The retail units are still being fitted out so i don't know what exactly will be below me. Signage on the front on the developments says that there are vacancies for a creche and medical centre so I suppose it'll one of these.

I was wondering whether the fact that I will be living over a retail unit should be a cause of concern? Could the retail units change their use at some stage to something more objectionable? 

I'd be particularly interested in the views of those who actually live above a retail unit. 

Thanks


----------



## Hillsalt (18 May 2008)

I'd check to make sure it's not going to be a late night business (fast food, off licence, taxi office, newsagent) - some of which will require PP. If an investor owns the shop for letting out, then the occupants of the shop could change every few years.

I own rentals that are above retail units but they are all _9 to 6_ operations. 

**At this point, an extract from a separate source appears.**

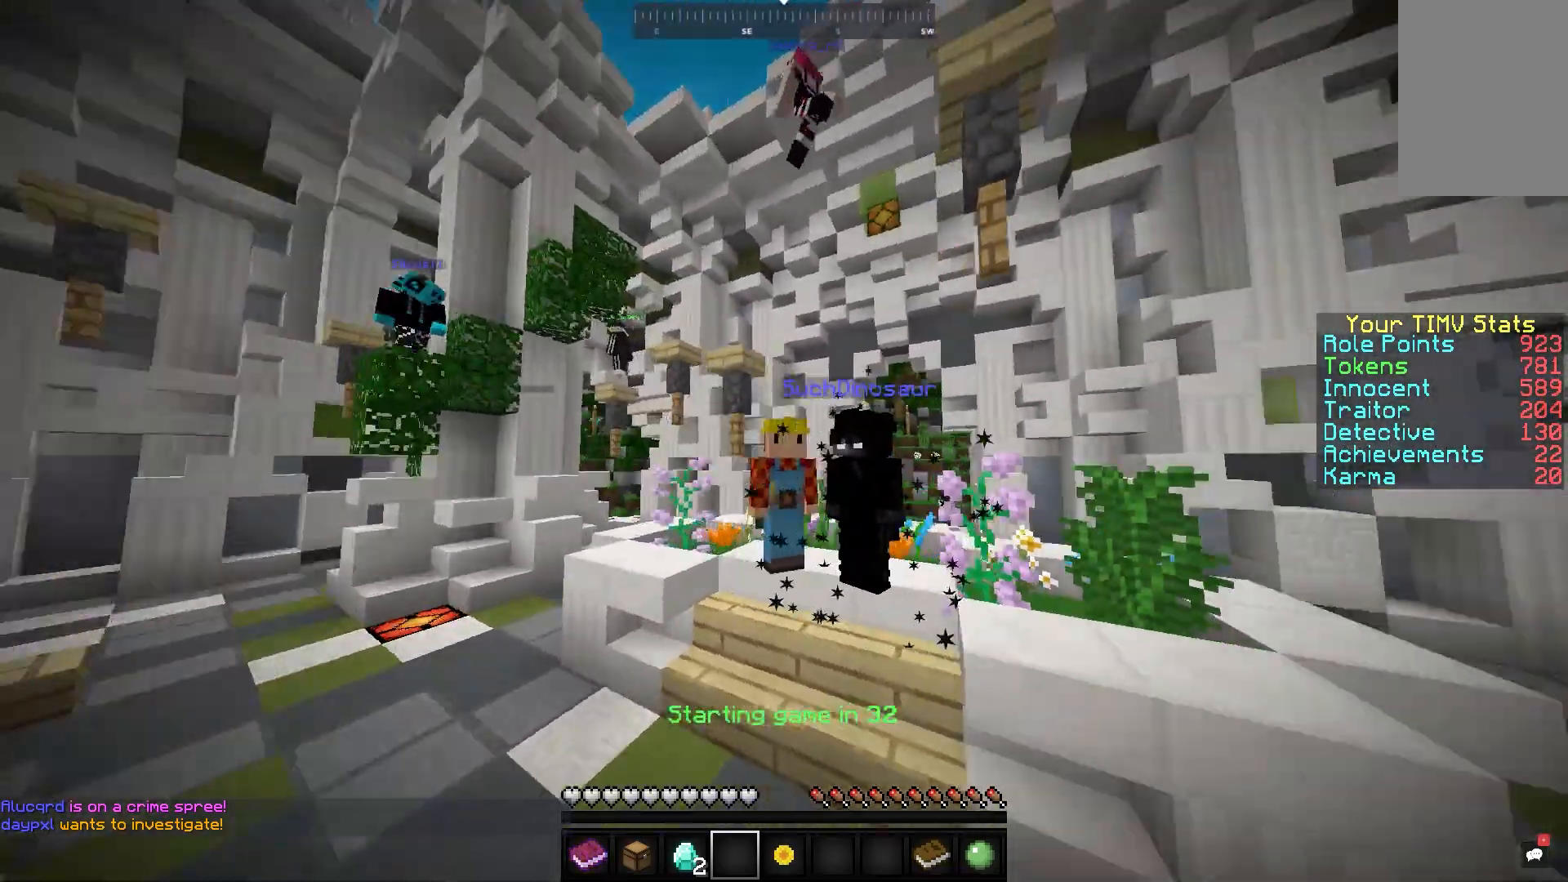
{"keys": [], "mouse": [], "events": []}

Maybe it will be a florist!


----------



## liaconn (19 May 2008)

My apartment is over a creche and, while there's no major problems, there are some issues re parking and noise early in the morning (some kids are dropped off at 7am). I'd check out issues re designated parking, opening hours, restrictions on delivery times, if I were you.


----------



## Lauren (19 May 2008)

I'd say it depends on your location and ultimately the type of retail unit that will be below. I've seen that sign on developments, however got the impression that its a suggestion by the developer as opposed to what could actually end up there....


----------



## msmyth (19 May 2008)

I live abouv a row of shops, most of which were empty when I bought the place. What you need to do is keep an eye out to see if planning permission is submitted, as someone else said certain types of businesses require it. Where I live the management company tryed to sneak a chipper into one of the empty units- us residents got mad with the management company, we now have a Euro saver style shop instead. We also got the mc to put it into each lease that delivery times be restricted.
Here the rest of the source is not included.